Assigned task:
When you reach the line in the data below that contains "ring pip: (243, 219)", please start repeating lines exactly, and stop after the line that contains "index dip: (241, 142)", repeating nothing else.

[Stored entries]
- Opening Delimiter -

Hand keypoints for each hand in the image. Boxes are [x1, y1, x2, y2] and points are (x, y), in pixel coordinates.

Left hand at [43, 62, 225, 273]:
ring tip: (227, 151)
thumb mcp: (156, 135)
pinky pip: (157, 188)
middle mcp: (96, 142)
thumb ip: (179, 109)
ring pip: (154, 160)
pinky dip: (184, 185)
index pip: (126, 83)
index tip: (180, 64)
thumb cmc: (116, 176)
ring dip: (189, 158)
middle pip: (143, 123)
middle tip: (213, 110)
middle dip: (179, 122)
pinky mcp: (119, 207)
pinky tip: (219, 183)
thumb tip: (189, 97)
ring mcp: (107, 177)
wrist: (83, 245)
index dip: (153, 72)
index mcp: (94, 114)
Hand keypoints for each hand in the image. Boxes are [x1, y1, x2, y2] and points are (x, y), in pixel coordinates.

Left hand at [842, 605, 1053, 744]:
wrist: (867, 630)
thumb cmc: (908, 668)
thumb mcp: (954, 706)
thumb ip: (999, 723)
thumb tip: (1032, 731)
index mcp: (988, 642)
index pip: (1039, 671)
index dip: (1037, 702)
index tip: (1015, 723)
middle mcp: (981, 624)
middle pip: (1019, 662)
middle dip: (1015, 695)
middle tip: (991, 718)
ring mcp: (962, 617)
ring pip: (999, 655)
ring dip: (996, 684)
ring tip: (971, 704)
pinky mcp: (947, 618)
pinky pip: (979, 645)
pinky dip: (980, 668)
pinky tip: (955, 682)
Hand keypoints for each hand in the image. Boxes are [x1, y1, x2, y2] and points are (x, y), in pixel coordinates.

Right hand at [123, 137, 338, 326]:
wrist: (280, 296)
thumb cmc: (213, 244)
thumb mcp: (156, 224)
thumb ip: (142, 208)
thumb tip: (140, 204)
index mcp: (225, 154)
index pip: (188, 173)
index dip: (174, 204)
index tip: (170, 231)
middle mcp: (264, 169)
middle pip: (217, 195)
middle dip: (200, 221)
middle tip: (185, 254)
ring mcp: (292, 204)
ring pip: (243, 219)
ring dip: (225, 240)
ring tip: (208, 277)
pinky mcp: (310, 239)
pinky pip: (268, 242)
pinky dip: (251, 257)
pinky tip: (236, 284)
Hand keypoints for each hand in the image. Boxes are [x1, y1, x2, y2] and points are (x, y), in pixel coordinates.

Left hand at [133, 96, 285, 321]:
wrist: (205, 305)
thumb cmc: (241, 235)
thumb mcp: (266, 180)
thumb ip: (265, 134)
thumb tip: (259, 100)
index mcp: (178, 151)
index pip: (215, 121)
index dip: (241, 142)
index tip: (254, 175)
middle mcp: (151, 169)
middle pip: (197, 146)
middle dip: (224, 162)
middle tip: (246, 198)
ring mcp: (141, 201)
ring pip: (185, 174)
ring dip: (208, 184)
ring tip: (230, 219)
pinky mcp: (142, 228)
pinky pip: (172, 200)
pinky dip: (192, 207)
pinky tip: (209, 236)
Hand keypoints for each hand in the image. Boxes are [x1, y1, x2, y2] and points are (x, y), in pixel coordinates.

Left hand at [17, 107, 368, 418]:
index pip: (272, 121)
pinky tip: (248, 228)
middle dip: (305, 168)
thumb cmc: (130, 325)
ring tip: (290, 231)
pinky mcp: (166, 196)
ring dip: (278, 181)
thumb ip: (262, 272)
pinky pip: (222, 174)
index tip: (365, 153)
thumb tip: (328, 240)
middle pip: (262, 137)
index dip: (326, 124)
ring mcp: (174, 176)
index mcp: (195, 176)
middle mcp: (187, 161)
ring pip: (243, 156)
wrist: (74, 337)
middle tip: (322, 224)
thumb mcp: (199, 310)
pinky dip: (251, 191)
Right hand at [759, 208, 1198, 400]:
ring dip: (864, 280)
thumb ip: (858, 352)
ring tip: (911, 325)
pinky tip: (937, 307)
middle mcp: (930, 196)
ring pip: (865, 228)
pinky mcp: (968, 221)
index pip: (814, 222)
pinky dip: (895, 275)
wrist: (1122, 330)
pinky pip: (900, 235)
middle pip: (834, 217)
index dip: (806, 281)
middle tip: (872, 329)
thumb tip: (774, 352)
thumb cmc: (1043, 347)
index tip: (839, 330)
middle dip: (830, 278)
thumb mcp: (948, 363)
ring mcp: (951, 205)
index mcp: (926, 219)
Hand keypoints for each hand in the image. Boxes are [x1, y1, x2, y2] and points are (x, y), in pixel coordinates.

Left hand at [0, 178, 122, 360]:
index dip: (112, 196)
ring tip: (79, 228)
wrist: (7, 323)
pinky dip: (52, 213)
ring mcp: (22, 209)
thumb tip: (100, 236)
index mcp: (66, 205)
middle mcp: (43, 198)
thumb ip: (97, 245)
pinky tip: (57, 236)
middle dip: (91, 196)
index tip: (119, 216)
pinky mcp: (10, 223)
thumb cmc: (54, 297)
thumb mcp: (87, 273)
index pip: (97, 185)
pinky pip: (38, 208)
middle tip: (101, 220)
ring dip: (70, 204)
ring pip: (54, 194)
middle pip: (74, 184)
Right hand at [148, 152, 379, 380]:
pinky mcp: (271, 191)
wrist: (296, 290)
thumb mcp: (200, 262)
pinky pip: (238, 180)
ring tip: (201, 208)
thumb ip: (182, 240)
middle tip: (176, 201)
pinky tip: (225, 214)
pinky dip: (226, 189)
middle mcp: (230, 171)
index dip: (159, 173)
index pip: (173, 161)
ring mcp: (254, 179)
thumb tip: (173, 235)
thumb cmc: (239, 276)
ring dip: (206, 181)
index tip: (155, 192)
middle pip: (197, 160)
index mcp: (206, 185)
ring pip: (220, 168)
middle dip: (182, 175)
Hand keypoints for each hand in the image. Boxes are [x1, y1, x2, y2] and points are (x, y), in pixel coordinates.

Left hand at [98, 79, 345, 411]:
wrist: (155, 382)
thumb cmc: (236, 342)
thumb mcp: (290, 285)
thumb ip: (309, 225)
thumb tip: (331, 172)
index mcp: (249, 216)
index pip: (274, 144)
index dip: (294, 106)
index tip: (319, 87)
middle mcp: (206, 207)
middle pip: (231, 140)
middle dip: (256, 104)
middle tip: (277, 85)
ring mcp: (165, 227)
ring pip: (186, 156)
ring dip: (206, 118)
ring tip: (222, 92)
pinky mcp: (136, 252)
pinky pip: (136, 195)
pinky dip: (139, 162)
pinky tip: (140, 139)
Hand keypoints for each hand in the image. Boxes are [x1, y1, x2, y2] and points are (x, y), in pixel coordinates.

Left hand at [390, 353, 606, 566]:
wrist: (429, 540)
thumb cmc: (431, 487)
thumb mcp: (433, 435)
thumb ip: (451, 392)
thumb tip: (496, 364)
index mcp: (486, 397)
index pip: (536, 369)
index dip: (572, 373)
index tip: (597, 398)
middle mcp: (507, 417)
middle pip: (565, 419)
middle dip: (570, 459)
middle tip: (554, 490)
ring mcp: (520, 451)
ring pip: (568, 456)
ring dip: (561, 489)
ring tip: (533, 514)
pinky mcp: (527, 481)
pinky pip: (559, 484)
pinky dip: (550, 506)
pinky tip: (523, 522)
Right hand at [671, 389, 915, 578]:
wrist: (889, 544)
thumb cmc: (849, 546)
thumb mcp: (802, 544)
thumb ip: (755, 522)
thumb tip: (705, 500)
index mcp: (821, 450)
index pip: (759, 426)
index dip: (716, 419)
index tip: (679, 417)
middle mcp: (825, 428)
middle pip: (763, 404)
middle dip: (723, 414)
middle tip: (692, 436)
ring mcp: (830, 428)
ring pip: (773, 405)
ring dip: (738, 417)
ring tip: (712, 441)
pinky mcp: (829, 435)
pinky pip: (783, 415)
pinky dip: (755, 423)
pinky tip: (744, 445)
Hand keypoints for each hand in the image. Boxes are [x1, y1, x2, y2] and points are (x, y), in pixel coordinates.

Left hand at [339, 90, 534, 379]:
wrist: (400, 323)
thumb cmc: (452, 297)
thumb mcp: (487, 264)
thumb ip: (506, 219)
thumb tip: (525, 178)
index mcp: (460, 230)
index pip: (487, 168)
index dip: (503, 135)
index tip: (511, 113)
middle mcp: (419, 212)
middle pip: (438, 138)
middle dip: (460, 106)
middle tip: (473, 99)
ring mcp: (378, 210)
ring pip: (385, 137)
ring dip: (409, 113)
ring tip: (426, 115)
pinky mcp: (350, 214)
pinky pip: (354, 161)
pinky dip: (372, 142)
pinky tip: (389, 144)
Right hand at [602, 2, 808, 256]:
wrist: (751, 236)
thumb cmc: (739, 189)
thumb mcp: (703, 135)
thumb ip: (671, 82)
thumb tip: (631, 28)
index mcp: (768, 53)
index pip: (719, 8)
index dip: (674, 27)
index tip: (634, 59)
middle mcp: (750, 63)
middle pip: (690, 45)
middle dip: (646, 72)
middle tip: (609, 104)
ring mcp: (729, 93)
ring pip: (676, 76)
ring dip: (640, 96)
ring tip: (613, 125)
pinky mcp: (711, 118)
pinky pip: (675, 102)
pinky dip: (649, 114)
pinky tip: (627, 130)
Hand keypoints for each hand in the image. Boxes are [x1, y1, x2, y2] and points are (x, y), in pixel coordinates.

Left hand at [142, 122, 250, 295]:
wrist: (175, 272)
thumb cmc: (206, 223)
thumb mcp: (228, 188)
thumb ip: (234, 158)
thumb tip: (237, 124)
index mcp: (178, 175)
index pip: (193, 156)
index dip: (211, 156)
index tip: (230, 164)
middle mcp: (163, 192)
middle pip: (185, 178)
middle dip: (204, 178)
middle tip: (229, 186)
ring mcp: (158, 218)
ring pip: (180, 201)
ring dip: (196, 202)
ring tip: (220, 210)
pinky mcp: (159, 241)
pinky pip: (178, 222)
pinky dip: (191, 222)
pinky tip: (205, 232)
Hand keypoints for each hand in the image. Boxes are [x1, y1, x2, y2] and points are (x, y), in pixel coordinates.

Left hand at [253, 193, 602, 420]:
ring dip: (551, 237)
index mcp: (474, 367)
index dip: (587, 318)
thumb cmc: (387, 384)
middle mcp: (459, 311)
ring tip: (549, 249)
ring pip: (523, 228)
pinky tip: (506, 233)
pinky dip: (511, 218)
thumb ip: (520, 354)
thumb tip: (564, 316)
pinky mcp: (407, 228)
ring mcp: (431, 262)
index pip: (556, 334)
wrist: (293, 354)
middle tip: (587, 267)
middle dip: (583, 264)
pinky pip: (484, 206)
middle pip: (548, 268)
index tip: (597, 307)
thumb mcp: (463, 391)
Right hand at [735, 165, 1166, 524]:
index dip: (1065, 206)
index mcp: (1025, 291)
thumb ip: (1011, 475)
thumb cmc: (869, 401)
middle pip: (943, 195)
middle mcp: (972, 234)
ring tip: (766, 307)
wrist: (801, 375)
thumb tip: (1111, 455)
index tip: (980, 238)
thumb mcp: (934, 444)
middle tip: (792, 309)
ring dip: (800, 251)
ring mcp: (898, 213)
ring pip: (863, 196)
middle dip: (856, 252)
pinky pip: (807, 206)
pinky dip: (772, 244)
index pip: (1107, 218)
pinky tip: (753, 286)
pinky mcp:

- Closing Delimiter -

The completed task:
ring pip: (243, 219)
ring dip: (225, 240)
ring tip: (208, 277)
pinky mcp: (310, 239)
pinky pip: (268, 242)
pinky dip: (251, 257)
pinky tip: (236, 284)
Hand keypoints for each hand in the image. Boxes are [x1, y1, x2, y2] and points are (x, y), in pixel coordinates.

Left hand at [133, 96, 285, 321]:
wrist: (205, 305)
thumb cmc: (241, 235)
thumb mcp: (266, 180)
thumb ip: (265, 134)
thumb tip: (259, 100)
index mcp: (178, 151)
index pip: (215, 121)
index dip: (241, 142)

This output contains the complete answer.